German car maker Volkswagen says it won't be changing its name to "Voltswagen" in the U.S. The name change was an early April Fool's joke that was leaked ahead of time by mistake. Initial reports had suggested the change was being made to mark VW's shift to electric auto-production.
Easter egg sales in the UK are up almost 50 percent to $210 million, according to new figures. Marks & Spencer says its egg sales have risen 86 percent from last year, while shoppers have spent $50 million on hot cross buns. Egg sales at rival Thorntons have risen 200 percent on 2019, as more people splash out on treats in the UK's third COVID-19 lockdown.

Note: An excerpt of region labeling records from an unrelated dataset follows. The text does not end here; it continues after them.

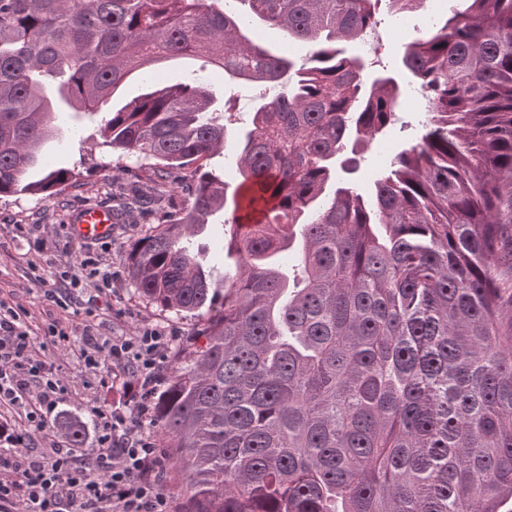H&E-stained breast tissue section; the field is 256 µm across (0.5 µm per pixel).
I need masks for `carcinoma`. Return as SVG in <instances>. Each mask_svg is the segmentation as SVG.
I'll return each instance as SVG.
<instances>
[{"instance_id": "cac0c4a2", "label": "carcinoma", "mask_w": 512, "mask_h": 512, "mask_svg": "<svg viewBox=\"0 0 512 512\" xmlns=\"http://www.w3.org/2000/svg\"><path fill=\"white\" fill-rule=\"evenodd\" d=\"M381 0H0V196L49 199L31 171L58 105L104 113L112 152L154 160L187 205L129 253L137 293L203 320L155 403L180 512H502L512 500V0L466 8L405 47L425 133L373 181L336 179L395 121L397 80L342 42ZM395 15L426 0H388ZM312 47L300 67L251 21ZM185 57L279 85L237 142L241 182L204 167L231 116L201 85L109 107L129 75ZM190 170L189 176L179 171ZM133 184L127 209L149 206ZM233 205L234 273L196 237ZM80 448L86 428L66 425Z\"/></svg>"}]
</instances>
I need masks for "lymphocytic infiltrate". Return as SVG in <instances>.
<instances>
[{
	"label": "lymphocytic infiltrate",
	"mask_w": 512,
	"mask_h": 512,
	"mask_svg": "<svg viewBox=\"0 0 512 512\" xmlns=\"http://www.w3.org/2000/svg\"><path fill=\"white\" fill-rule=\"evenodd\" d=\"M81 268L82 276L71 277L68 287L44 290V299L63 308L76 288L111 295V270L90 259ZM44 335L55 345L78 343L88 372H126L138 390L137 408L124 414L89 407L96 427L91 448L54 441L49 452L39 451L40 438L60 415L66 387L60 367L41 358L25 312L0 303V512H171L160 490L164 456L142 427L154 413L172 336L146 328L103 341L92 326L75 330L56 322Z\"/></svg>",
	"instance_id": "1"
}]
</instances>
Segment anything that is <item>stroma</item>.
<instances>
[{"label":"stroma","instance_id":"1","mask_svg":"<svg viewBox=\"0 0 512 512\" xmlns=\"http://www.w3.org/2000/svg\"><path fill=\"white\" fill-rule=\"evenodd\" d=\"M462 7L461 0H434L431 8L397 18L388 14L386 5H379L376 28L386 42L385 49L376 55L364 42L349 46V53L360 57L368 72L393 74L403 90L396 122L362 152L360 166L350 176L351 182L360 190H369L375 175L394 154L418 140L423 133L420 92L412 77L400 67L405 44L428 29L431 17ZM154 78L168 85H193L205 81L216 106L230 105L242 115L231 129L233 139L248 128L247 114L251 112L257 94L255 86L230 79L222 69L205 68L200 58L168 62ZM100 128V114L71 110L60 122L55 138L43 145L42 156L74 173L60 195L50 199L27 194L0 197V300L13 307L25 308L31 327L38 332L53 317L69 327L93 324L98 336L104 338L130 336L147 326H161L176 333L173 346L181 348L197 331V318L160 308L140 298L128 268V254L135 241L150 226L165 219L170 209L166 188L157 187L159 203L153 211L130 213L117 224L109 245L81 244L66 233L65 226L78 208L111 201L113 194L130 186L147 164L146 159L135 155L120 158L113 154L111 147L104 144ZM223 220V214H215L197 239L204 266L217 272L234 267L233 259L224 254ZM84 256L102 260L116 274L110 302H99L94 289L88 287L73 291L68 309H48L42 300L43 290L57 287L58 282L54 269L46 264L47 258L74 261ZM44 356L50 361L61 359L65 362V418L88 421L86 406L90 403L105 410L131 409L128 377L115 376L108 382H100L97 375L85 370L75 346H51Z\"/></svg>","mask_w":512,"mask_h":512}]
</instances>
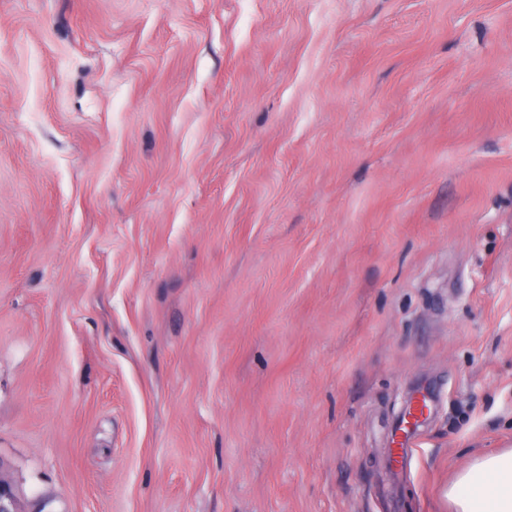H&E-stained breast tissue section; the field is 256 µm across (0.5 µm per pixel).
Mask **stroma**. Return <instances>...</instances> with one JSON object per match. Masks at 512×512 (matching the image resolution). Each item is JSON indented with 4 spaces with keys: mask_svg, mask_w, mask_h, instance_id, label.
Wrapping results in <instances>:
<instances>
[{
    "mask_svg": "<svg viewBox=\"0 0 512 512\" xmlns=\"http://www.w3.org/2000/svg\"><path fill=\"white\" fill-rule=\"evenodd\" d=\"M508 449L512 0H0L18 512H453ZM430 411L431 406L429 405L427 398L424 395H422L420 398H417L414 404L411 405L408 415L397 429L400 437L399 451L401 456H406L408 454V446L410 445V441L414 436L418 422L429 415Z\"/></svg>",
    "mask_w": 512,
    "mask_h": 512,
    "instance_id": "35a3bbf8",
    "label": "stroma"
}]
</instances>
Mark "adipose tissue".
<instances>
[{"instance_id": "adipose-tissue-1", "label": "adipose tissue", "mask_w": 512, "mask_h": 512, "mask_svg": "<svg viewBox=\"0 0 512 512\" xmlns=\"http://www.w3.org/2000/svg\"><path fill=\"white\" fill-rule=\"evenodd\" d=\"M456 512H512V450L474 459L448 489Z\"/></svg>"}]
</instances>
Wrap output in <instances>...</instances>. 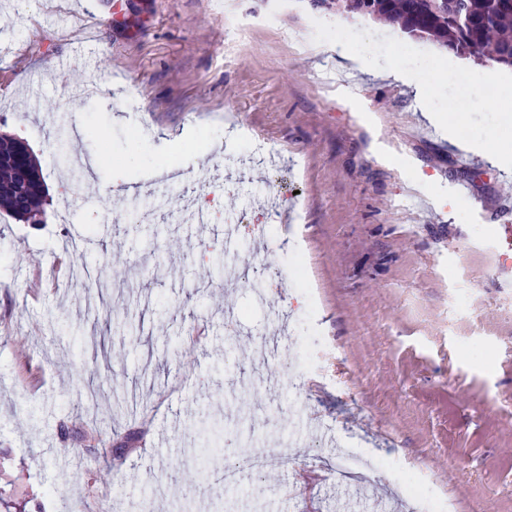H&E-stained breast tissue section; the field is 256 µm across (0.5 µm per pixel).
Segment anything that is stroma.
Returning <instances> with one entry per match:
<instances>
[{"mask_svg": "<svg viewBox=\"0 0 512 512\" xmlns=\"http://www.w3.org/2000/svg\"><path fill=\"white\" fill-rule=\"evenodd\" d=\"M112 2L0 0V130L48 191L42 223L0 211V487L26 512L103 488L136 512L154 487L179 512L174 471L202 468L215 512L226 467L284 448L231 512H415L412 480L445 512H512V71L307 0H125L119 23ZM252 138L268 155L241 165ZM244 204L240 261L282 271L264 286L211 269ZM104 376L108 420L79 404ZM341 448L389 468L331 479Z\"/></svg>", "mask_w": 512, "mask_h": 512, "instance_id": "obj_1", "label": "stroma"}]
</instances>
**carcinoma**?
I'll list each match as a JSON object with an SVG mask.
<instances>
[{
    "label": "carcinoma",
    "mask_w": 512,
    "mask_h": 512,
    "mask_svg": "<svg viewBox=\"0 0 512 512\" xmlns=\"http://www.w3.org/2000/svg\"><path fill=\"white\" fill-rule=\"evenodd\" d=\"M319 12L339 17H369L395 24L408 35L429 41L476 64L491 61L512 69V0H309ZM37 181L25 188L28 197L38 196L37 208L45 194H35L43 176L33 155L26 156ZM19 168H0V210L23 221H31L29 207L20 206L18 195L9 191Z\"/></svg>",
    "instance_id": "carcinoma-1"
}]
</instances>
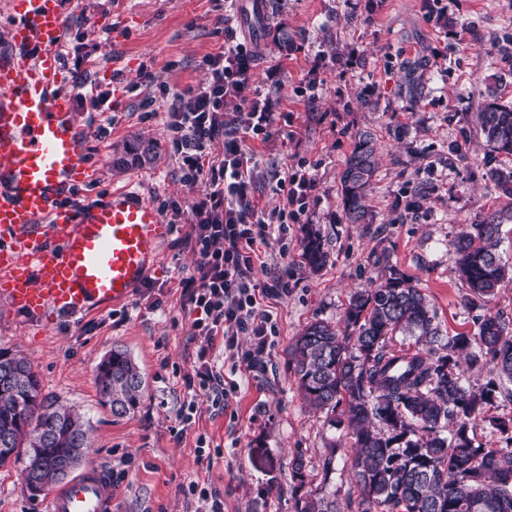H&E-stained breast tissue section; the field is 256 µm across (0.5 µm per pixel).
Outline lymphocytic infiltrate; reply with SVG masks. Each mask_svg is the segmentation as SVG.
<instances>
[{"label":"lymphocytic infiltrate","mask_w":512,"mask_h":512,"mask_svg":"<svg viewBox=\"0 0 512 512\" xmlns=\"http://www.w3.org/2000/svg\"><path fill=\"white\" fill-rule=\"evenodd\" d=\"M257 55L255 47L241 42L207 55L209 81L177 93L176 105L164 115L181 183L193 187L199 180L207 182L189 208L172 206L175 216H187L183 242L197 256L182 284L195 313L191 329L203 339L191 370L182 376L189 398L177 419L185 427L193 423L199 395L223 406L236 387L226 381L213 354L215 336H223L224 349L237 367L249 373L262 369L276 322L261 300L277 294L280 283H259L256 250L272 233L286 235L289 225L301 222L314 187L309 169L300 161L285 169L279 180L286 197L282 210L268 215L254 201L256 164L246 142L267 140L276 121L267 96L254 84ZM218 138L224 141V153L214 157L209 146ZM243 336L250 338L249 348L240 347Z\"/></svg>","instance_id":"f902f5d3"}]
</instances>
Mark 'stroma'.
Masks as SVG:
<instances>
[{
    "mask_svg": "<svg viewBox=\"0 0 512 512\" xmlns=\"http://www.w3.org/2000/svg\"><path fill=\"white\" fill-rule=\"evenodd\" d=\"M257 45L256 84L283 116L268 140L251 141L258 159L254 197L273 213L287 166L310 162L315 188L305 223L271 239L259 257L260 282L279 278L271 302L277 334L258 375H243L225 408L197 400L195 422L175 432L187 398L182 375L200 337L182 281L197 257L169 239L146 286L124 304L76 317L62 314L30 326L0 298V348L24 356L42 395L81 413L92 424L83 466L121 471L112 512H200L185 499L192 481L208 482L224 496V512H296L300 491L328 494L342 512L358 497L349 462L354 440L346 425L310 410L288 364V345L316 319L342 324L350 295L373 287L380 271L368 256L388 249L390 260L425 288L442 335L474 334L476 311L460 278L453 244L490 214L502 216L499 255L512 267V198L490 172L512 170V156L492 152L473 114L495 91L512 105V0H266L265 21L240 28L227 0H71L61 49L62 86L76 101V120L90 135L98 163L96 185L80 203L93 205L130 184L160 206L187 205L197 188L183 186L163 114L176 92L208 79L207 54L224 45L225 28ZM352 59L348 68L333 57ZM86 83H77L76 70ZM159 83H142L143 71ZM318 82L315 100L298 91L307 72ZM113 95L114 123L95 103ZM371 131L378 167L367 204L372 220L348 223L340 174L355 136ZM153 140L150 162L114 168L126 145ZM320 236L328 258L319 270L301 254L306 228ZM139 367L144 390L138 407L116 418L99 403L96 368L114 349ZM209 443L211 464L195 452L198 435ZM303 457L305 483L293 479ZM333 457L324 472L325 457ZM23 463L0 467V512H49L50 492L31 495Z\"/></svg>",
    "mask_w": 512,
    "mask_h": 512,
    "instance_id": "obj_1",
    "label": "stroma"
}]
</instances>
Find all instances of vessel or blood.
Returning <instances> with one entry per match:
<instances>
[{
  "label": "vessel or blood",
  "mask_w": 512,
  "mask_h": 512,
  "mask_svg": "<svg viewBox=\"0 0 512 512\" xmlns=\"http://www.w3.org/2000/svg\"><path fill=\"white\" fill-rule=\"evenodd\" d=\"M68 0H8L11 44L0 50V296L35 321L129 300L160 263L172 227L140 191L74 204L97 180L91 143L61 88ZM50 512H112V480L80 473Z\"/></svg>",
  "instance_id": "b4317fda"
}]
</instances>
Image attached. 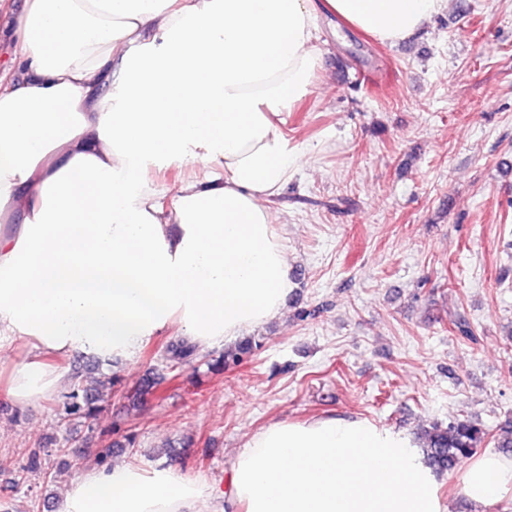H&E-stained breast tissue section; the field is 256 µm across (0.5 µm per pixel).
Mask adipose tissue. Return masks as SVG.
I'll return each mask as SVG.
<instances>
[{"label": "adipose tissue", "mask_w": 512, "mask_h": 512, "mask_svg": "<svg viewBox=\"0 0 512 512\" xmlns=\"http://www.w3.org/2000/svg\"><path fill=\"white\" fill-rule=\"evenodd\" d=\"M448 0H26L0 70V391L25 408L69 385L51 359L133 357L177 326L201 348L276 317L291 291L275 197L304 154L285 114L321 67V14L381 42L414 38ZM200 161L172 201L158 165ZM477 504L512 489V459L463 475ZM414 438L370 421L276 422L216 489L172 466L75 475L56 512H447Z\"/></svg>", "instance_id": "adipose-tissue-1"}]
</instances>
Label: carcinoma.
<instances>
[{"label":"carcinoma","instance_id":"obj_1","mask_svg":"<svg viewBox=\"0 0 512 512\" xmlns=\"http://www.w3.org/2000/svg\"><path fill=\"white\" fill-rule=\"evenodd\" d=\"M253 349L251 340L243 341L234 349H227L216 360V365L229 368L243 360L244 355ZM198 347L184 340L167 349L165 364L169 369H177L196 359ZM97 407L81 385L74 383L65 396L60 416L64 419L80 418L89 420L95 417ZM486 436V430L478 422L458 419L443 425L435 422L421 434V448L424 462L436 473L448 472L456 463L471 456Z\"/></svg>","mask_w":512,"mask_h":512}]
</instances>
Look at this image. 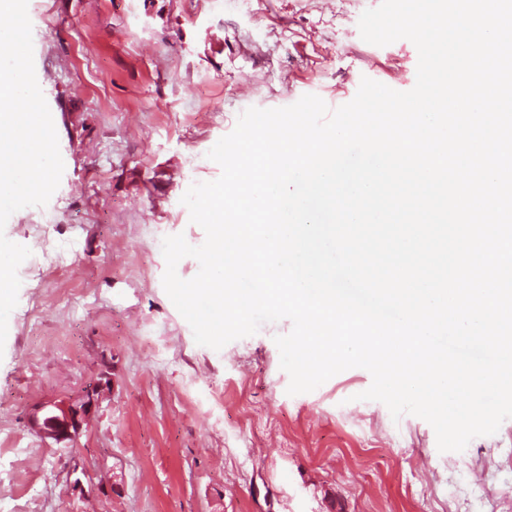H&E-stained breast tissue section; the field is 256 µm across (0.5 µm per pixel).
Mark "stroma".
I'll list each match as a JSON object with an SVG mask.
<instances>
[{"label":"stroma","instance_id":"obj_1","mask_svg":"<svg viewBox=\"0 0 512 512\" xmlns=\"http://www.w3.org/2000/svg\"><path fill=\"white\" fill-rule=\"evenodd\" d=\"M381 0H29L37 81L64 162L45 206L4 229L39 259L0 349V426L31 447L0 473L26 512H512V418L460 452L357 395L347 369L288 395L282 319L221 350L166 294L162 240L205 232L181 202L216 180L208 151L250 107L350 102L362 78L405 92L418 51L362 40ZM94 390L73 439L27 417Z\"/></svg>","mask_w":512,"mask_h":512}]
</instances>
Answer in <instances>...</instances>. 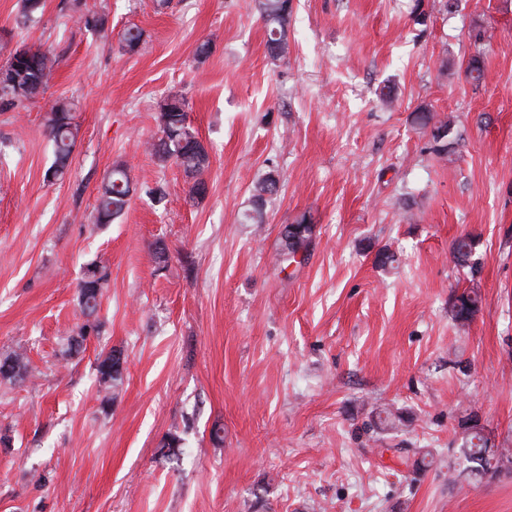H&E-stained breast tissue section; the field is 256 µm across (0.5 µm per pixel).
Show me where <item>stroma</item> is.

WATCH: The Unisoap initiative is working with hotels in Lyon, France to reuse and recycle hotel soap and other toiletries for those most in need. Soap, towels, bottles of shower gel and toothpaste are just some of the hygiene products often left in hotels unopened and barely touched.
Chinese government bonds are set to be included in the FTSE World government bond index from the end of October. This will be the third major global bond index to include China and London's FTSE Russell confirmed the process will be phased over 36 months.
CGTN Europe spoke to Marc Ostwald, chief economist and global strategist at ADM International, and asked him what impact this development will have.
China has also been included in other indices, but this is a very big one in the sense that there's something in the region of $2.5 trillion of passive funds that track this particular index, so it's a much bigger grouping. The estimate is that overall it's likely to bring in ... about $130 billion of inflows into Chinese government bonds. So that, I think, is one of the reasons they've decided to stagger the introduction from October into the index over a three-year period, normally it would be one year. This works two ways, actually. It's not only for investors, but it's also for the Chinese authorities ... they don't want to see too rapid changes in internal flows out of their bond market.
China's sovereign bonds have already increased in popularity among global investors. What's behind that?
I think there are a number of factors. First of all, it is the second-biggest economy in the world, so people would naturally want to have a fairly substantial allocation to it. Secondly, it's offered a very, very substantial yield premium, particularly in the past year, relative to any other major bond market in the world. Even at the moment, we're still talking about the 10-year Chinese yield being at 320, while the U.S. 10-year yields at 175. The strength of the Chinese yuan made it almost like a big win-win situation for investors desperate for returns, above all, in the low-yielding fixed-income markets that we have around the world.
And what will this inclusion bring for Chinese securities? Will it have any effect on those?
It's going to be an interesting experiment in how they manage these flows. They have quite a lot of control over the equity market flows. This one will probably be somewhat less controlled. So they're going to have to watch it a lot more carefully, particularly given the size of transactions in bond markets .
And finally, Easter egg sales are booming in lockdown. But the figures show many people have been reaching for sweet treats to see them through the months of isolation. Food industry analysts say the impact of the pandemic could mean big changes to the way people consume candies and chocolate in the future.